Entre le manque de reconnaissance, les difficultés économiques, la pénurie de mains d’œuvre et de médicaments, et une agressivité accrue des patients au comptoir, les pharmaciens n’en finissent plus d’alerter sur cette mauvaise fatigue chronique qui les guette et peut vite se muer en burn-out. Porte-parole de ce mal-être officinal, les syndicats, tant au niveau départemental que national, s’échinent à sonner l’alarme auprès des autorités. En avril dernier, le président de la Fédération des syndicats pharmaceutiques de France (FSPF), Philippe Besset, expliquait déjà que la situation n’a plus rien de comparable avec « la colère qui a poussé à faire grève en 2014 » car aujourd’hui, « ce n’est plus de la colère mais de l’épuisement ».
Le sujet est pourtant régulièrement abordé, ne serait-ce que pour lever les difficultés du quotidien comme les tracas administratifs répétitifs et usants. Tels les indus et autres rejets inexpliqués ou les doctrines différentes appliquées d’une CPAM à l’autre. C’est l’un des sujets qui hérissent au plus haut point Pierre-Olivier Variot, président de l’Union des syndicats de pharmaciens d’officine (USPO). Il y a tout juste un an, il dénonçait déjà avec véhémence « le phénomène des indus injustifiés [qui] s’amplifie depuis 8 mois » et occupe « un trois-quart temps » pour régler ces situations avec l’assurance-maladie et les mutuelles. Cela, alors même que la pénurie de personnel s’installait durablement en pharmacie à la même période, et que les ruptures et tensions sur l’approvisionnement en médicaments, cristallisées l’an dernier par la situation sur l’amoxicilline et le paracétamol, n’ont jamais été aussi nombreuses et donc chronophages pour les pharmaciens.
Déficit d’attractivité
À ce quotidien rendu âpre au comptoir, s’ajoute un déficit d’attractivité de la profession. La réforme du 3e cycle court (R3C) des études de pharmacie, en souffrance depuis 7 ans, « est une priorité pour toute la communauté pharmaceutique », rappelle l’Association nationale des étudiants en pharmacie de France (ANEPF), pointant les 1 100 places restées vacantes en 2e année de fac de pharma à la rentrée 2022 et les 471 à la rentrée 2023. Ce sont autant de pharmaciens qui viendront à manquer dans les officines, la répartition, les hôpitaux, les laboratoires… alors que toutes les filières peinent à recruter.

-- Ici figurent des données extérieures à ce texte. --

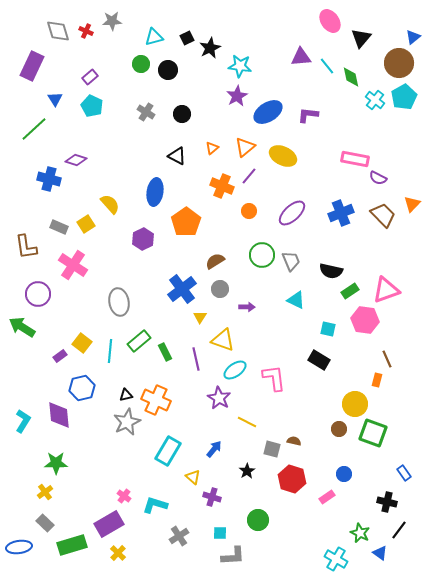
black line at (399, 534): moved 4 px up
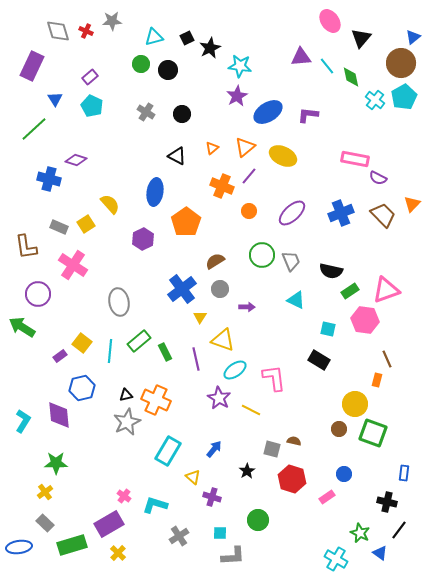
brown circle at (399, 63): moved 2 px right
yellow line at (247, 422): moved 4 px right, 12 px up
blue rectangle at (404, 473): rotated 42 degrees clockwise
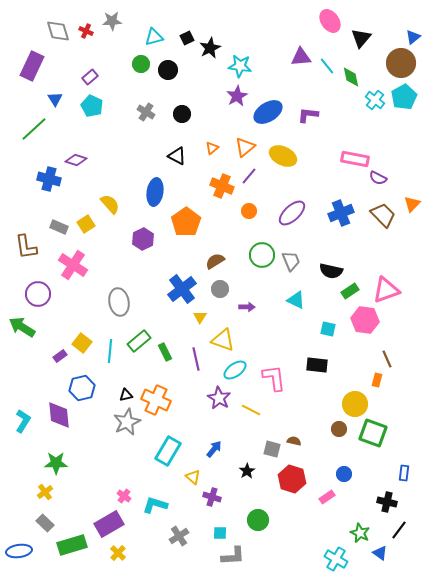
black rectangle at (319, 360): moved 2 px left, 5 px down; rotated 25 degrees counterclockwise
blue ellipse at (19, 547): moved 4 px down
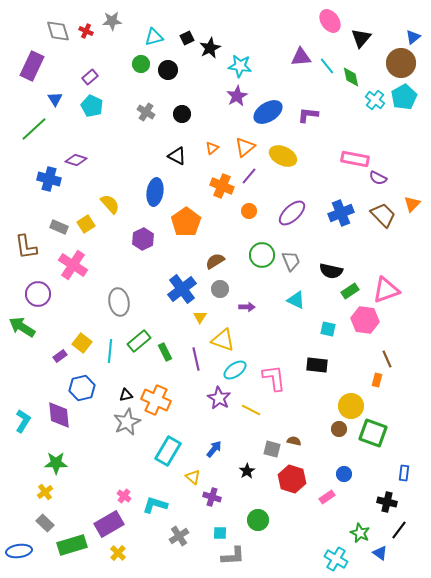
yellow circle at (355, 404): moved 4 px left, 2 px down
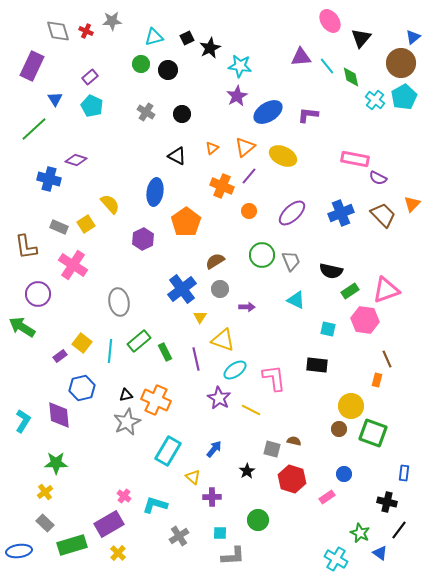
purple cross at (212, 497): rotated 18 degrees counterclockwise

C’est enfin sur le plan économique que le réseau souffre mille maux, conduisant même la FSPF à suspendre les négociations avec les syndicats de salariés dans l’attente de revalorisations à entériner dans le futur avenant conventionnel qui devrait aboutir au premier trimestre 2024. Certes, le chiffre d’affaires n’a jamais été aussi haut, mais il est porté par les médicaments onéreux dont la marge est nulle pour l’officine, alors que les charges ont explosé avec une inflation qui a atteint des sommets dans le secteur. Malgré l’urgence de la situation, le début des négociations conventionnelles n’a pas commencé en octobre, comme espéré, ni même en novembre.
Une profession à bout
Tous ces maux cumulés sans réaction des autorités ont amené la profession à se mobiliser : affiches, pétition et défilés dans une dizaine de villes françaises le 21 novembre dernier. Le mot d’ordre : se mobiliser aujourd’hui pour exister demain. Une mobilisation « qui ne constituait que le cri d’alarme d’une profession à bout », commente Philippe Besset. C’est « un coup de semonce qui, sans le soutien urgent aux officines situées en territoires fragiles et la prise en compte par l’assurance-maladie des sombres perspectives économiques qui pèsent sur l’ensemble du réseau, a vocation à perdurer et s’amplifier », prévient-il. « Partout en France, les pharmaciens ont manifesté un ras-le-bol généralisé et démontré leur unité pour apporter des réponses concrètes aux trop nombreuses fermetures de pharmacies, aux difficultés de recrutement ou aux pénuries de médicaments. »
En effet, selon le GERS Data, le nombre d’officines en métropole est passé sous la barre symbolique des 20 000 le 15 novembre dernier, en même temps que la disparition de pharmacies s’accélère. Dans ce contexte, la FSPF « reste vigilante quant au déroulement des négociations » et tient à aviser le gouvernement qu’en cas de réponse insuffisante, « le 21 novembre ne sera que le début d’un mouvement d’ampleur aussi déplaisant que nécessaire ».